IN AUGUST 1962, the writer VS Naipaul, while on pilgrimage to the cave of Amarnath in Kashmir, met ‘Sugar’, a man from Madras. They struck a friendship, and over the next 25 years, Naipaul and Sugar met thrice again: two months after their first meeting, five years afterwards, and then twenty years later. By the late 1980s, Sugar had turned into a sort of holy man. Men just came and sat with him in a small house in the Brahmin locality of Mylapore in Madras. They hardly spoke. But as Naipaul notes, ‘To come and sit in the room where we were, with the tarnished blue walls, and with a glimpse of the dark kitchen, was a form of meditation.’ Times had changed in Mylapore and indeed in Madras and the rest of Tamil Nadu, but Sugar’s sanctuary had remained intact, writes Naipaul.
I thought of Sugar often after I read Naipaul’s description of him in India: A Million Mutinies Now. When I decided to travel across Tamil Nadu in October, it was almost as if I was looking for Sugar to offer him my friendship through a journey, a reverse of a journey, he had made in 1962 to my home. My grandfather, who never travelled further than Punjab from Kashmir, often spoke about Srirangam and Meenakshipuram (in Madurai), of which he had heard from an ascetic from Bengal who for years would come every summer to Kshir Bhawani, Kashmir’s most revered shrine of Goddess Maharagya. It is located in a village where my forefathers lived for hundreds of years till the exodus of Hindus from the Kashmir Valley in 1990.

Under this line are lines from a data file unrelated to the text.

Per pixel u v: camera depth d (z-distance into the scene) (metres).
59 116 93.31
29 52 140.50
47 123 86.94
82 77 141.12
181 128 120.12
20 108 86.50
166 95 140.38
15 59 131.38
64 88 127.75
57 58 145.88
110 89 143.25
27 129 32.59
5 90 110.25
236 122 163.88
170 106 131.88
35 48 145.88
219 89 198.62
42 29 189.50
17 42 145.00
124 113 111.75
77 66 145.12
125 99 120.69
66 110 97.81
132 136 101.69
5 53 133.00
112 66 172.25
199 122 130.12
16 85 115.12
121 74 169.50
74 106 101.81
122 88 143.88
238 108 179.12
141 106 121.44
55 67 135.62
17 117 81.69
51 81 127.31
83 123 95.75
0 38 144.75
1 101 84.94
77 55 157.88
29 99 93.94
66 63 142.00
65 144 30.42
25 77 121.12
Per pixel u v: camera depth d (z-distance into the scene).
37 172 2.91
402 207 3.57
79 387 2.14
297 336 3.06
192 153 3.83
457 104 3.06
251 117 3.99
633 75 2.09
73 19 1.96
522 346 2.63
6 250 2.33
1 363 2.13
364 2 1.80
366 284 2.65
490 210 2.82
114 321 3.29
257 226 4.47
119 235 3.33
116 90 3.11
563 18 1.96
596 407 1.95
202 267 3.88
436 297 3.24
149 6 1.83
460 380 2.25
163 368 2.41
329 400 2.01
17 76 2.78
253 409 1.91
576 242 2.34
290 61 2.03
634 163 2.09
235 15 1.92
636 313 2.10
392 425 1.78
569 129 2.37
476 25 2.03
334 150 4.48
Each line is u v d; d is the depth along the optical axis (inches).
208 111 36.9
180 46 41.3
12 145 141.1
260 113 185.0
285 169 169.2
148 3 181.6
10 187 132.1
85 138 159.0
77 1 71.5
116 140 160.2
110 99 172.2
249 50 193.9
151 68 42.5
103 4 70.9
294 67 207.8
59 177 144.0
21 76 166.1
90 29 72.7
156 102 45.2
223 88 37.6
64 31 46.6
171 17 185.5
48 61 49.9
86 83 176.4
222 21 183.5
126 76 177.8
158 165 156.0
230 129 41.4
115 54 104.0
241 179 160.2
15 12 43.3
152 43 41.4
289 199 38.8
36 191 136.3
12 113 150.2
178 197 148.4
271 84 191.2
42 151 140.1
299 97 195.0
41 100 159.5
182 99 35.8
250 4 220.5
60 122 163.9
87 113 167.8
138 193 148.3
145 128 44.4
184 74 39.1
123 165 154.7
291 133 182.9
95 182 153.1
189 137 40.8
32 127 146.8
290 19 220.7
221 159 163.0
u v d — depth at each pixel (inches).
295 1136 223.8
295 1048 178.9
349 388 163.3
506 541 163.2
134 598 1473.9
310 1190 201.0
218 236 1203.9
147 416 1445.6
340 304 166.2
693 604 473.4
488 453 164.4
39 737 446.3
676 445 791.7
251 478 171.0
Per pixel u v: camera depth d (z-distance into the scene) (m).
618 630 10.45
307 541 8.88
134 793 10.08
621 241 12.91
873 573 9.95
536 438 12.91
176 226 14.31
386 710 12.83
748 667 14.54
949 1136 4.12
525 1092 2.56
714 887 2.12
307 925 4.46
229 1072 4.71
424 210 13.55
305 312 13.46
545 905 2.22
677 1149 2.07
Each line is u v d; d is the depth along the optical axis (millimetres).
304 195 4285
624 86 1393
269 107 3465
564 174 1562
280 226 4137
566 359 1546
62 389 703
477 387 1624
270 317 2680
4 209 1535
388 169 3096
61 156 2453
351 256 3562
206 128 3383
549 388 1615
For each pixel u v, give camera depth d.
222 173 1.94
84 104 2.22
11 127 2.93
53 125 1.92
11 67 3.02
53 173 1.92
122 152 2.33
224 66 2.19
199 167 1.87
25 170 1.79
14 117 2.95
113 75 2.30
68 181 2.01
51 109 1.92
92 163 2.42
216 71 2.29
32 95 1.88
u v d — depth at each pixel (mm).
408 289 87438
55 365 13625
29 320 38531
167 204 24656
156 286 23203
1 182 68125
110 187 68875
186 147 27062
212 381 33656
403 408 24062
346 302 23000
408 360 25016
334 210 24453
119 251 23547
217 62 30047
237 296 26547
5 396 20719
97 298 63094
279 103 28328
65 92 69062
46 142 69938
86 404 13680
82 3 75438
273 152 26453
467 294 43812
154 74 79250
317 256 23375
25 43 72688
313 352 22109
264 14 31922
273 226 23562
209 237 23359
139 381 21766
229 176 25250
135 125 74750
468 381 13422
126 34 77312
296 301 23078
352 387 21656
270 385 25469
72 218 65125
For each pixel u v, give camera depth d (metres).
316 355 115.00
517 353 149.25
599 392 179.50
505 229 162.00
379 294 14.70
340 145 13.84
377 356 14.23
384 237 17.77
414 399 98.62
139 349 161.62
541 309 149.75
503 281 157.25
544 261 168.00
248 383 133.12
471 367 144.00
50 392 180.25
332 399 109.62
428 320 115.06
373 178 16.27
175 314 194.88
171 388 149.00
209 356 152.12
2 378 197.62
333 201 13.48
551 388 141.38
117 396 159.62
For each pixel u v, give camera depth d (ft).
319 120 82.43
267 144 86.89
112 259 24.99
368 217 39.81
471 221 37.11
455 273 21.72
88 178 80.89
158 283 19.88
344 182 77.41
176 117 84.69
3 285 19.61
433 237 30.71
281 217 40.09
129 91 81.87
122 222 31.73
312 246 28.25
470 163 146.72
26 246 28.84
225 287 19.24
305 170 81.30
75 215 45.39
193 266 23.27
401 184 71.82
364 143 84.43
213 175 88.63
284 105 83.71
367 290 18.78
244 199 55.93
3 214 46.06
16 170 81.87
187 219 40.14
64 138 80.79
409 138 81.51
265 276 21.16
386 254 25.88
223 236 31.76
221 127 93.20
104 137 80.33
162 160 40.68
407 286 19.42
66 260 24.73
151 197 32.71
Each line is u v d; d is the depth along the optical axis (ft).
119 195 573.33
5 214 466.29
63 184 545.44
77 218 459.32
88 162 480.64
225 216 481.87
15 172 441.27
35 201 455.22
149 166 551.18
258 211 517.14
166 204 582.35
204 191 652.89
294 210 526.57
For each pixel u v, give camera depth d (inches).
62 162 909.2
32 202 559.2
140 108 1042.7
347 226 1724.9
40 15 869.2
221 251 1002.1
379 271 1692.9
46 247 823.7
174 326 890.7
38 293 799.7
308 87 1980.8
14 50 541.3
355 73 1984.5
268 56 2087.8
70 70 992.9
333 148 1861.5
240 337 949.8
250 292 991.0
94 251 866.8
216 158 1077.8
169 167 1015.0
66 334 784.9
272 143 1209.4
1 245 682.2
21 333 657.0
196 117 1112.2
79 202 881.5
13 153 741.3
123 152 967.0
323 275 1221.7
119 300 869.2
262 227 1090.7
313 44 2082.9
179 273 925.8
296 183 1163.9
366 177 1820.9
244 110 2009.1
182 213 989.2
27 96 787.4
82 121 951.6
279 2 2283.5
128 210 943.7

My grandfather would be visibly moved as the ascetic, who had travelled all over the South, narrated to us the story of how Vaishnavites had saved the sanctum sanctorum of Srirangam from Islamic marauders in the early 14th century. The ascetic had referred to some old document of the temple, which he said recorded how 12,000 Vaishnavites had given up their lives to preserve the sanctity of their God.
One summer, the ascetic did not return. We never saw him after that.
After we left Kashmir, we lost many strings of our old ways. Initially, in the 90s, we thought this exile was going to be temporary. Most of us had been forced to leave suddenly, as streets outside erupted in violence, much of it directed against us. When we departed, a lot of what made us what we are was left behind. In the mid 90s, a Hindu professor known to us, who had chosen not to leave, was stopped by a Muslim colleague in old Srinagar. He said a boatman had stolen rare books from deserted Hindu houses and put them up for sale nearby. When the professor rushed there on his cycle, he found the place swarming with German and other foreign scholars who were buying these books for Rs 20 a kg. The boatman offered to sell them to the Hindu professor as well, but at Rs 30 a kg.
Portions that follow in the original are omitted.